Détail. Guido RENI, David tenant la tête de Goliath. ©Artcurial
Il record era nell’aria. E di fatto ieri sera, a Parigi, Guido Reni ha polverizzato qualsiasi aspettativa: ben € 12,4 milioni per uno degli Old Masters a mani basse più attesi del 2025, Davide che contempla la testa di Golia – ritenuto disperso per quasi 230 anni e presentato adesso, non senza un certo clamore, dalle maison francesi Artcurial e Millon.
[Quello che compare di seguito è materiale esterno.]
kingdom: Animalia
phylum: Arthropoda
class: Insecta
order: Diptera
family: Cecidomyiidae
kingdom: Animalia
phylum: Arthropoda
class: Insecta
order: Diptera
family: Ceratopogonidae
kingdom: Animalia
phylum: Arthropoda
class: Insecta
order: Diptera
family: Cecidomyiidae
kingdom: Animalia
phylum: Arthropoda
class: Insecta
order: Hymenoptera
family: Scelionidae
Già la provenienza blasonata lasciava presagire un certo seguito: la tela è passata per le mani di Francesco I d’Este, che la acquistò direttamente dall’artista, e per quelle di Eugenio di Savoia (1663–1736). Alla morte del principe Eugenio, la sua prestigiosa collezione fu in gran parte acquistata in blocco dal nipote Carlo Emanuele III di Savoia e collocata nel Palazzo Reale di Torino. Incluso il maestoso Davide che contempla la testa di Golia, il capolavoro da record. Ma durante la conquista francese dell’Italia negli ultimi anni del XVIII secolo, il dipinto fu portato in Francia tra i bagagli del generale Pierre-Antoine Dupont de l’Étang, prima di scomparire per oltre due secoli, ed essere riscoperto presso i suoi discendenti. Ed essere messo in vendita con una stima di € 2-4 milioni, prontamente superata.
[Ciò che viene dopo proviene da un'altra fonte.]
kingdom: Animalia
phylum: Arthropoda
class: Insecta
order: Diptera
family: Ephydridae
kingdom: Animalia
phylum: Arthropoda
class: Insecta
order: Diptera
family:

«Con quest’opera, intorno al 1605-1606, Guido Reni ridisegna la scena pittorica romana», si leggeva sul catalogo della vendita, ancor prima dell’esito iniziale. «Con tratti delicati e un’eleganza quasi androgina, il giovane eroe — simbolo della vittoria dell’astuzia sulla forza — è in piedi in una posa raccolta, lontana da ogni trionfalismo. Il contrasto tra il suo sguardo pensoso e la testa insanguinata di Golia sottolinea l’ambiguità dell’eroe, in bilico tra dolcezza e violenza. Emerge nel realismo crudo della testa decapitata, nell’attenzione alla materia e nel chiaroscuro drammatico che stacca la figura dallo sfondo scuro. Tuttavia, Reni si distingue da Caravaggio per una ricerca di idealismo e armonia: laddove il pittore lombardo predilige intensità drammatica, figure popolari e una luce violenta, Reni cerca una bellezza apollinea, una composizione equilibrata e una luce diffusa che accarezza le forme».
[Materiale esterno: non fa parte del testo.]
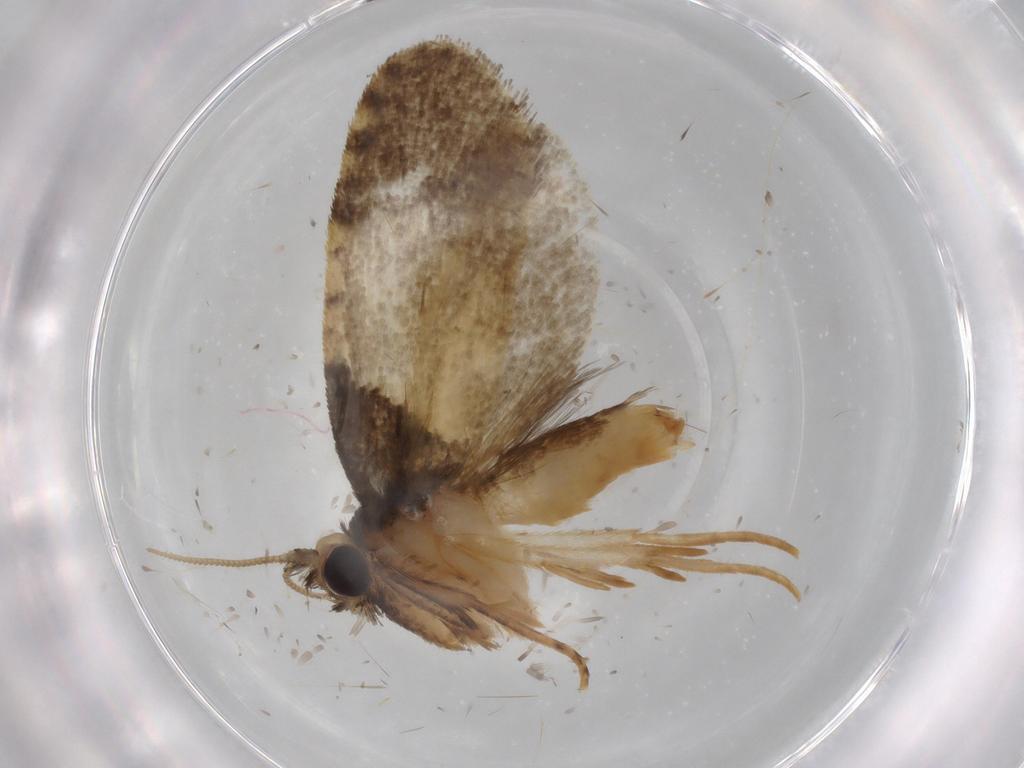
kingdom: Animalia
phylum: Arthropoda
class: Insecta
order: Lepidoptera
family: Psychidae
Ammontava € 3,1 milioni il precedente traguardo d’asta di Guido Reni, lo fissava nel 2019 La toilette di Venere da Hampel, a Monaco di Baviera. Davide che contempla la testa di Golia ha rubato la scena già dall’annuncio, la scorsa estate, e poi ancora durante l’esposizione parigina – sfidando senza sforzo anche l’arte contemporanea nei giorni giorni caldi di Art Basel Paris, con una esposizione magnifica da Artcurial. Ora è record mondiale.